### Data extracts ###

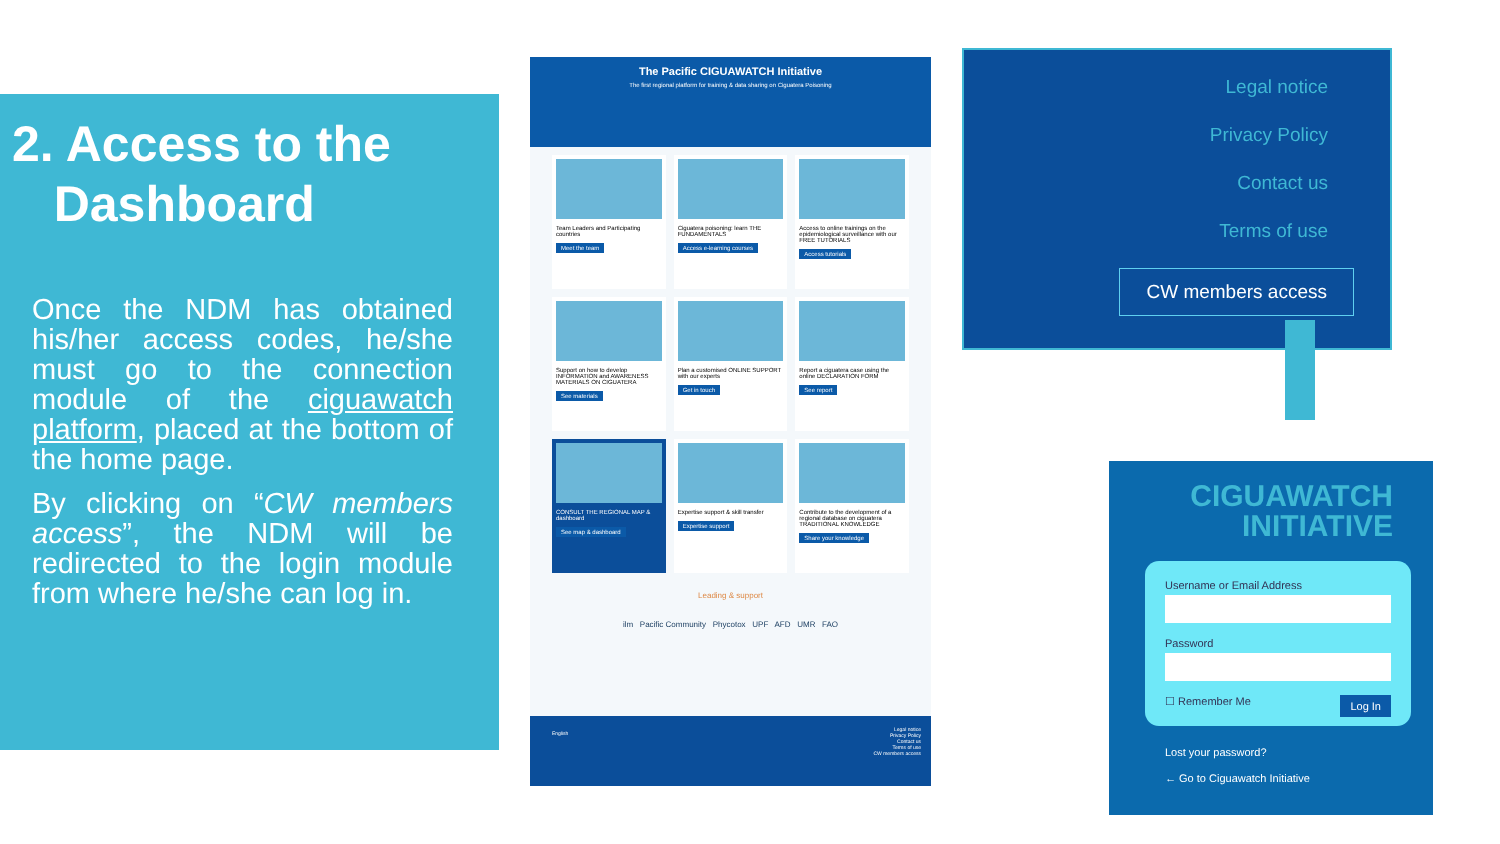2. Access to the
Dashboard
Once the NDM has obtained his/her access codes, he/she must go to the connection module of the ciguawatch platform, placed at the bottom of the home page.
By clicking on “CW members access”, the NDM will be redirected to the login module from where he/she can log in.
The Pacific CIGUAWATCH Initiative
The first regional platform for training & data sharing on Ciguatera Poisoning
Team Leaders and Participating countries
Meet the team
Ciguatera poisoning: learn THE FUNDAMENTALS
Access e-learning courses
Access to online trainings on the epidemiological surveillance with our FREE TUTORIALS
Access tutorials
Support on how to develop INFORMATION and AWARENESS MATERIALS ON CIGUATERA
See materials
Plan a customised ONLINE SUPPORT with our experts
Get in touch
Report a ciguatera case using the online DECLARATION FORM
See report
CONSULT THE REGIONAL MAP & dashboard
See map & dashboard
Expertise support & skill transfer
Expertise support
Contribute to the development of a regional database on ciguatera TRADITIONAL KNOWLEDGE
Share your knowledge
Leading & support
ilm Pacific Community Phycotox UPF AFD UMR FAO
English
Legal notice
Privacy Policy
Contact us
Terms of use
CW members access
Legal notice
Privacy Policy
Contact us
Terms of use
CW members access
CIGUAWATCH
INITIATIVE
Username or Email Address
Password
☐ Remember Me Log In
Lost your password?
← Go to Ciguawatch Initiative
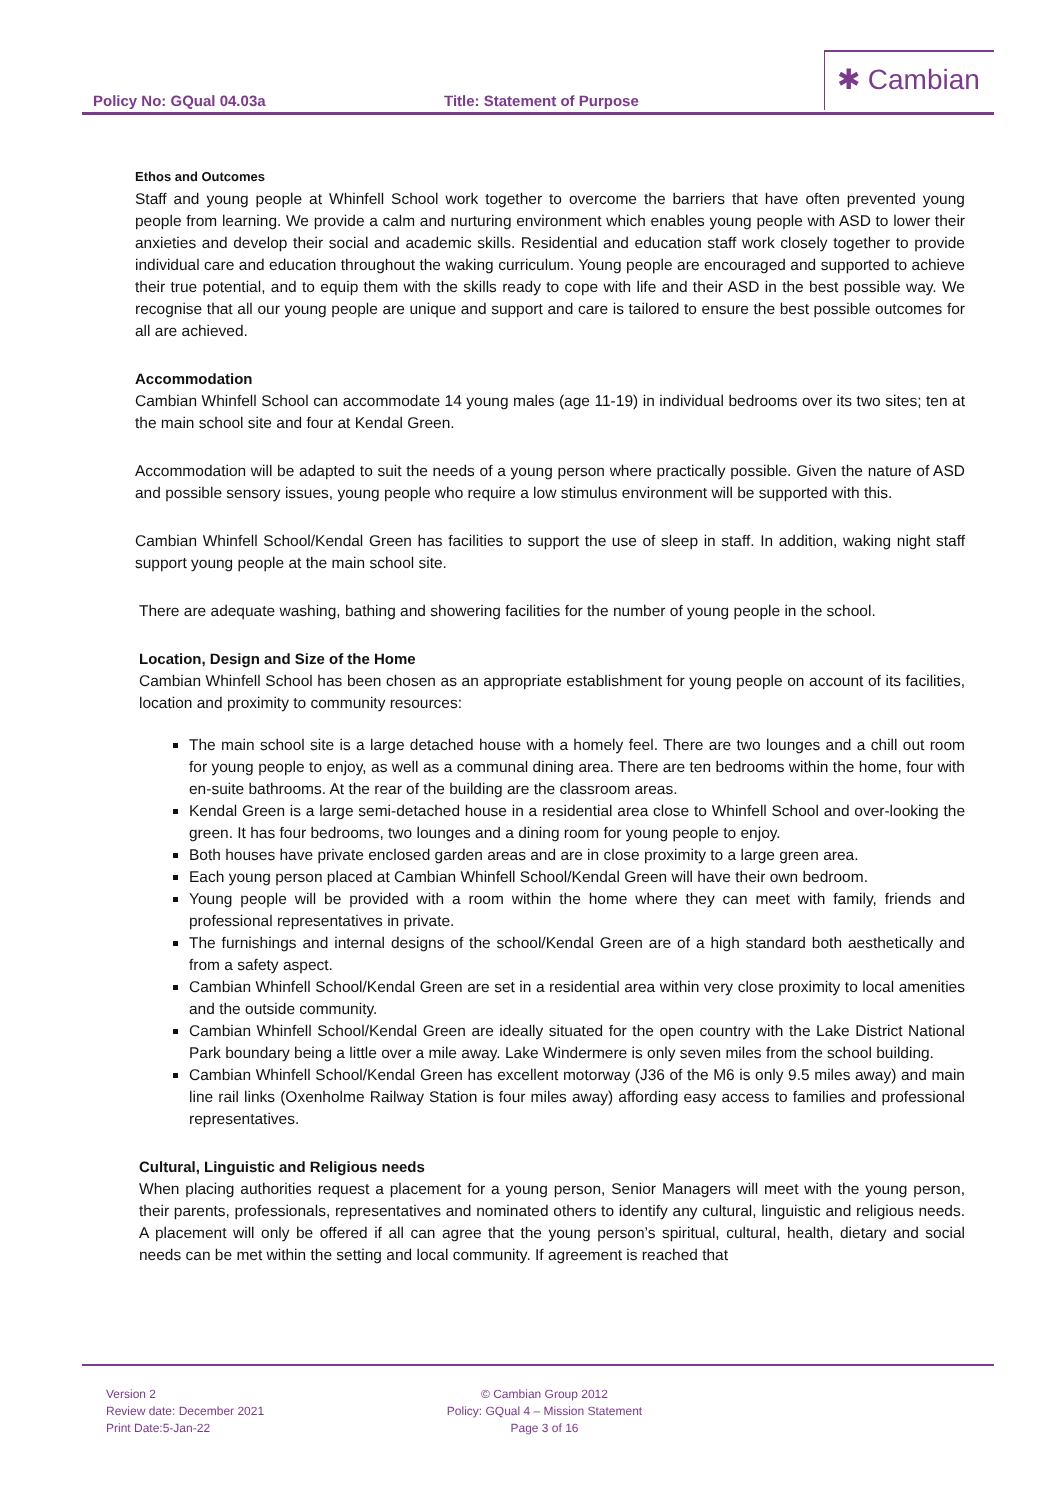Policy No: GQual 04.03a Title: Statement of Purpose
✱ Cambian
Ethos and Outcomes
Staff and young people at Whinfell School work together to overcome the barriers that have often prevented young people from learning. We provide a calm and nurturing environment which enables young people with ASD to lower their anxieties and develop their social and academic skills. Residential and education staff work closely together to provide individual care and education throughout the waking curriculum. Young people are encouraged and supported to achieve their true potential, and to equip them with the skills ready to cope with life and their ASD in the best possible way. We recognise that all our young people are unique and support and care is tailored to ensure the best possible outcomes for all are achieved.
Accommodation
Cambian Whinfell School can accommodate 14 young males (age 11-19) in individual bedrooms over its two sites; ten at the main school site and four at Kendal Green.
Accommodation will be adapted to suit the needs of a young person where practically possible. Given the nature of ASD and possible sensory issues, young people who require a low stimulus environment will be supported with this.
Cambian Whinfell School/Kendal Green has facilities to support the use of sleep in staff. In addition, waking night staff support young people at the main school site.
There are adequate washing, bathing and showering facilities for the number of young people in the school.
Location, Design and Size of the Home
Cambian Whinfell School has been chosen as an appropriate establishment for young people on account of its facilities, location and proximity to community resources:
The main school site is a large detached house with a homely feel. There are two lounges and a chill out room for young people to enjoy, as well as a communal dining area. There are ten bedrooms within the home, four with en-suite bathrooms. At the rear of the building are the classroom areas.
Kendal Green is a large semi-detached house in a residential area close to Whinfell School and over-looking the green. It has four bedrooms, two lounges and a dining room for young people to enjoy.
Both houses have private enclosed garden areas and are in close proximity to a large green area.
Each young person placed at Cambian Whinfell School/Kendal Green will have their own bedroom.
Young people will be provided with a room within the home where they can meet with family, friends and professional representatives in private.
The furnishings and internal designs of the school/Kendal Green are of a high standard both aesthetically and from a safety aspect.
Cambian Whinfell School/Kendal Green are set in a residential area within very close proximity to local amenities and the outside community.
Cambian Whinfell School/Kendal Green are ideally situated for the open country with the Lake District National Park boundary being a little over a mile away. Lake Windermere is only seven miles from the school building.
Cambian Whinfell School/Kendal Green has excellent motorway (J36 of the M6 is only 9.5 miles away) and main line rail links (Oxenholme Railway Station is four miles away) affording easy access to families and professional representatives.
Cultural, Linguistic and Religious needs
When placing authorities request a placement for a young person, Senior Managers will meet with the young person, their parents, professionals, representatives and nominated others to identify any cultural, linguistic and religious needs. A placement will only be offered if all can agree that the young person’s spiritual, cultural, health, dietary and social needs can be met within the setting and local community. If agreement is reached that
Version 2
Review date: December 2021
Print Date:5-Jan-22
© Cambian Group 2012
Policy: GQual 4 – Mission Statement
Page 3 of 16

###
### Data extracts ###

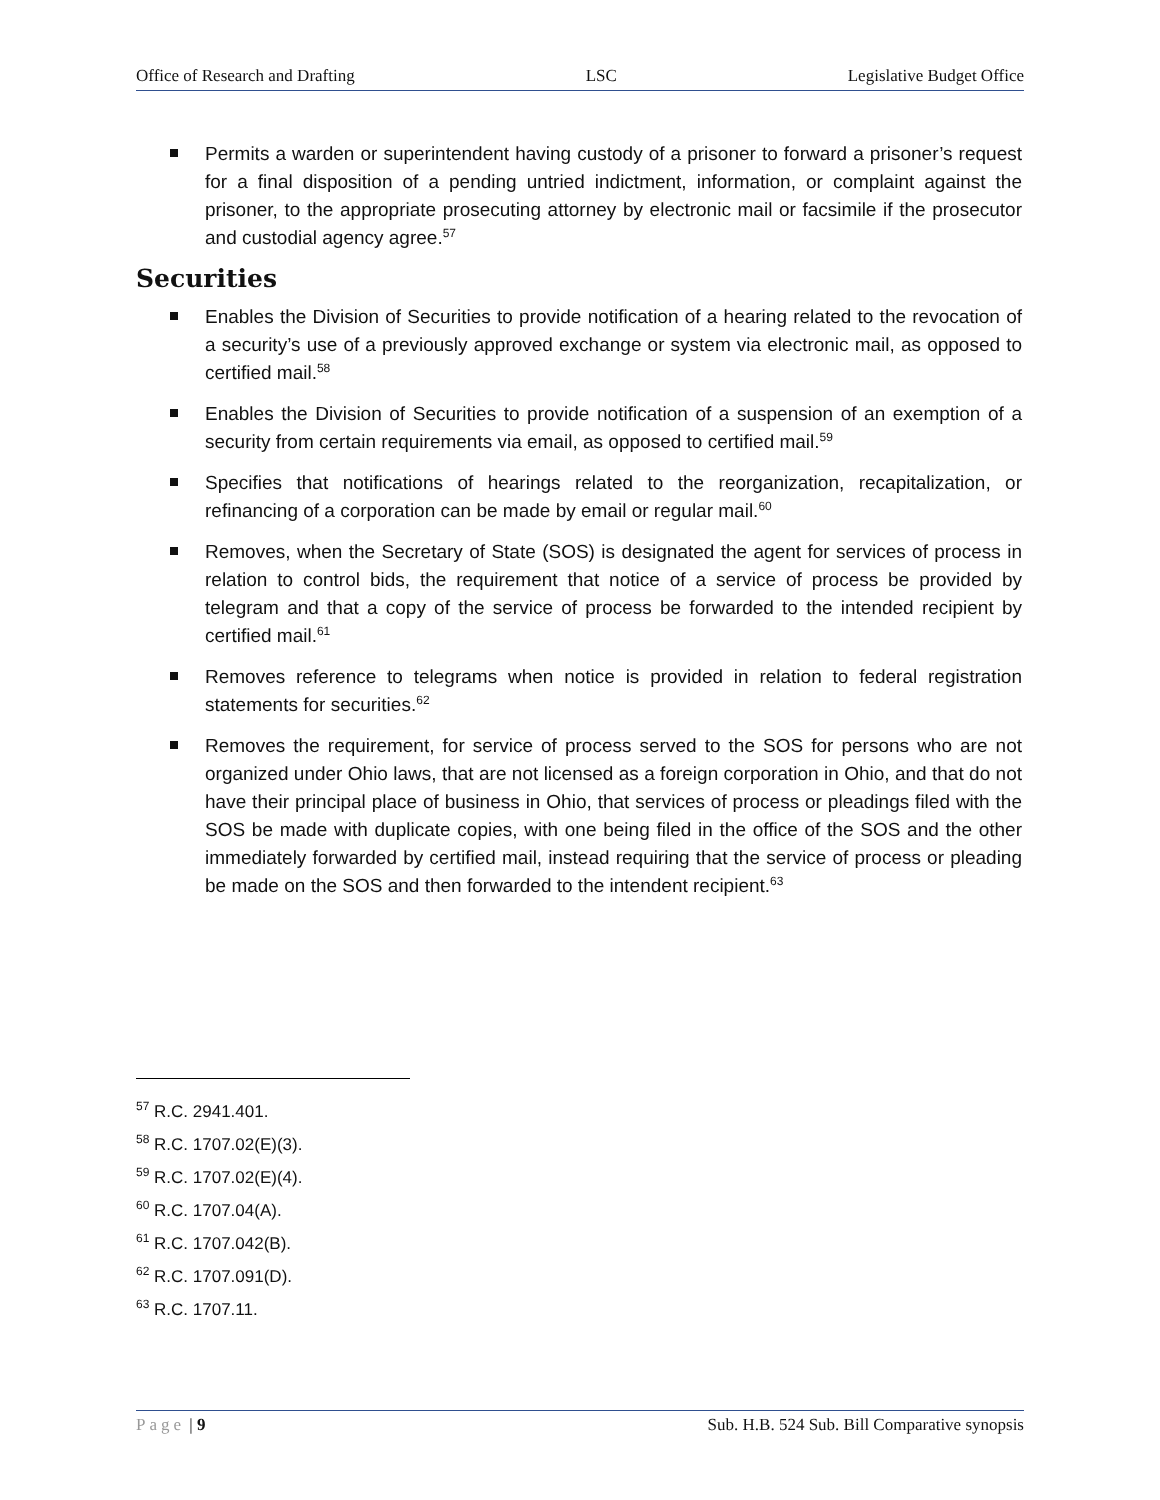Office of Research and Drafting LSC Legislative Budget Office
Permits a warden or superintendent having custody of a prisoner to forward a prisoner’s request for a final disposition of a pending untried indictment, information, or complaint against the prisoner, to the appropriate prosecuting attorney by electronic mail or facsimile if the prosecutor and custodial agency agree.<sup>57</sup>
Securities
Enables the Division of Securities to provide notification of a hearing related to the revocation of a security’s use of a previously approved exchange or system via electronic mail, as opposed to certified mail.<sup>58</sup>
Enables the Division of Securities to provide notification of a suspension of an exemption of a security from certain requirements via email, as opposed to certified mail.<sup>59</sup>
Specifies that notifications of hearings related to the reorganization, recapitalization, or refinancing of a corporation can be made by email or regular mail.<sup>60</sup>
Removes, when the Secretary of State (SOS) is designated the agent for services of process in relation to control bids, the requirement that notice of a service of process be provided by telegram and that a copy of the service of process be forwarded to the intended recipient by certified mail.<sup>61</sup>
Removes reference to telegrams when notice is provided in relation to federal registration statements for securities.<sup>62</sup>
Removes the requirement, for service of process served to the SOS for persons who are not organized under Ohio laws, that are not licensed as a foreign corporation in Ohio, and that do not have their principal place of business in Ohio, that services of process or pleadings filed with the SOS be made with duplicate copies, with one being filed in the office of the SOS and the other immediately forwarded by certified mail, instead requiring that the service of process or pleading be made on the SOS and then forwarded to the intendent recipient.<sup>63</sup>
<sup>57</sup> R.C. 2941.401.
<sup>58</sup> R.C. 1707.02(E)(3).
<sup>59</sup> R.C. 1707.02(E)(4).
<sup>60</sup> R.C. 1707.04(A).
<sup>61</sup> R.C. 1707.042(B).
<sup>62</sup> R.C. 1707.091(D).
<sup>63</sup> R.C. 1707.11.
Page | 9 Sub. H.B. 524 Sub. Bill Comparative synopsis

###

--- The task ---
Scan the material above for the string "lounges", and copy every line where it is found.

--- Expected answer ---
The main school site is a large detached house with a homely feel. There are two lounges and a chill out room for young people to enjoy, as well as a communal dining area. There are ten bedrooms within the home, four with en-suite bathrooms. At the rear of the building are the classroom areas.
Kendal Green is a large semi-detached house in a residential area close to Whinfell School and over-looking the green. It has four bedrooms, two lounges and a dining room for young people to enjoy.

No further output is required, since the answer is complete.